Records for this task »
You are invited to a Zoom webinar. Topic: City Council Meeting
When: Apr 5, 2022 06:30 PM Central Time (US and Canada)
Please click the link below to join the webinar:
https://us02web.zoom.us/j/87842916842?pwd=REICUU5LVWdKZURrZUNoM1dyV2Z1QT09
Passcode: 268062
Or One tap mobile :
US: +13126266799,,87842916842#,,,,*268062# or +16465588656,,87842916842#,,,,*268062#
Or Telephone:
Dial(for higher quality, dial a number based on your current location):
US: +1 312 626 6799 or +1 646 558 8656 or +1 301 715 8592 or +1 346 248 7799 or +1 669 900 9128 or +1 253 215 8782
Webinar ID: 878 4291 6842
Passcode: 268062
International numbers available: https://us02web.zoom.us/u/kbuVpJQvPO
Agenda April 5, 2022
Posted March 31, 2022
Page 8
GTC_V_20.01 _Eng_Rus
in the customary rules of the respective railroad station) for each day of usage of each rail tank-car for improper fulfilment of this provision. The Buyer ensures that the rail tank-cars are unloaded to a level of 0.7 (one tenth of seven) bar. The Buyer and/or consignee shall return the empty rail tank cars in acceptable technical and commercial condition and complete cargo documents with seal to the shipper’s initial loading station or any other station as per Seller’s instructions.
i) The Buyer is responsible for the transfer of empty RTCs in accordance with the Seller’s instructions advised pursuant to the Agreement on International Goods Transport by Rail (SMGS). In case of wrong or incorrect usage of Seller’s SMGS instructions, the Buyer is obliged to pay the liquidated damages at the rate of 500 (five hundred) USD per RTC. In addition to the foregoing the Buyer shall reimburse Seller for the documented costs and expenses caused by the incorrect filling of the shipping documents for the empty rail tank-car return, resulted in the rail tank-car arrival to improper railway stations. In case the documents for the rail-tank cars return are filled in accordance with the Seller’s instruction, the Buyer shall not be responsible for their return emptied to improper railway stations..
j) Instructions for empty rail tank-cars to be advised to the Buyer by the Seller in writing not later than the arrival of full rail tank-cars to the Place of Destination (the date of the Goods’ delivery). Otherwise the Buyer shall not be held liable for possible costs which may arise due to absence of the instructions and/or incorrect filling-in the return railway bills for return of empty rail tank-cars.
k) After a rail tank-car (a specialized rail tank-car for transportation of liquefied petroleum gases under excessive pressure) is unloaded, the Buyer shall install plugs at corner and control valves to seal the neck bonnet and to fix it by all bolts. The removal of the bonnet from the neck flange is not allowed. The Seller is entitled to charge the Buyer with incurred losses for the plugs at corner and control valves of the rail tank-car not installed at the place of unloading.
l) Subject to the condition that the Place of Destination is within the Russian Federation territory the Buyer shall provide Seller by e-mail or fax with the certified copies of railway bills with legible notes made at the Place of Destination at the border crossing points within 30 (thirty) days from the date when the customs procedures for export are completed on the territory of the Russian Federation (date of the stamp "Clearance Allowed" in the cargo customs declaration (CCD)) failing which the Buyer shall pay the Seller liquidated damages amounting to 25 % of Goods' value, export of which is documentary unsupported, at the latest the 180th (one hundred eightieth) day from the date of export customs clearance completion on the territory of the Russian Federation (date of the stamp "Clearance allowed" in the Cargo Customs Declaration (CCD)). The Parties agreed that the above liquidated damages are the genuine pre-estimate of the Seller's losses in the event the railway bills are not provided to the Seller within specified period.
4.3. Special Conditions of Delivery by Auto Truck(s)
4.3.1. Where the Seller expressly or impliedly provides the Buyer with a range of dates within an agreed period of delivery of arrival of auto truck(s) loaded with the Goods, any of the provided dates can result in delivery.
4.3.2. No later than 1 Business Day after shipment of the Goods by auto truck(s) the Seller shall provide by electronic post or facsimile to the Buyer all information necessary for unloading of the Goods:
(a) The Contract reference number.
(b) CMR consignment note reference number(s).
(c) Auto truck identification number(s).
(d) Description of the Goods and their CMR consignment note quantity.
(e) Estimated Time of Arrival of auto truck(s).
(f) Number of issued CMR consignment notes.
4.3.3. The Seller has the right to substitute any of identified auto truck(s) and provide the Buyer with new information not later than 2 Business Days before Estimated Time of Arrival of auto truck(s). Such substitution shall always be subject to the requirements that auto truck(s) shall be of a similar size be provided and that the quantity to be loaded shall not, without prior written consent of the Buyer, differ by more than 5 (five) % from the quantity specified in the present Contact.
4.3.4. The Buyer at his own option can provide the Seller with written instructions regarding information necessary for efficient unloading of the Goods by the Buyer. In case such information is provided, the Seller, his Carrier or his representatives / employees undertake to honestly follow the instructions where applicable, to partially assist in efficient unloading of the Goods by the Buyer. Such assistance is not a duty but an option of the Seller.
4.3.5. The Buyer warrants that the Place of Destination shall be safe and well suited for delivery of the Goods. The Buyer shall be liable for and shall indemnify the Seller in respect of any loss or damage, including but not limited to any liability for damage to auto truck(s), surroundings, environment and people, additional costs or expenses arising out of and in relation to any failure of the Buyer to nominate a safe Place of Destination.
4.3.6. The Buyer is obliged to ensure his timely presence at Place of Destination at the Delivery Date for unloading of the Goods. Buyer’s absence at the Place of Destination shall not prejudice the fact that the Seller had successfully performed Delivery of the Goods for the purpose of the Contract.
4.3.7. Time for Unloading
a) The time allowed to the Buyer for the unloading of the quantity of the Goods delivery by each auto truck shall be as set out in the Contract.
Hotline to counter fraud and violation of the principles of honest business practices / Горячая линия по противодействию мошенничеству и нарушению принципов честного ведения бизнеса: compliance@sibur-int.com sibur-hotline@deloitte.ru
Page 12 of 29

Action item » In the data above, find the line containing "Hotline to counter", then copy it and every later line exactly.

Solution for this exercise »
Hotline to counter fraud and violation of the principles of honest business practices / Горячая линия по противодействию мошенничеству и нарушению принципов честного ведения бизнеса: compliance@sibur-int.com sibur-hotline@deloitte.ru
Page 12 of 29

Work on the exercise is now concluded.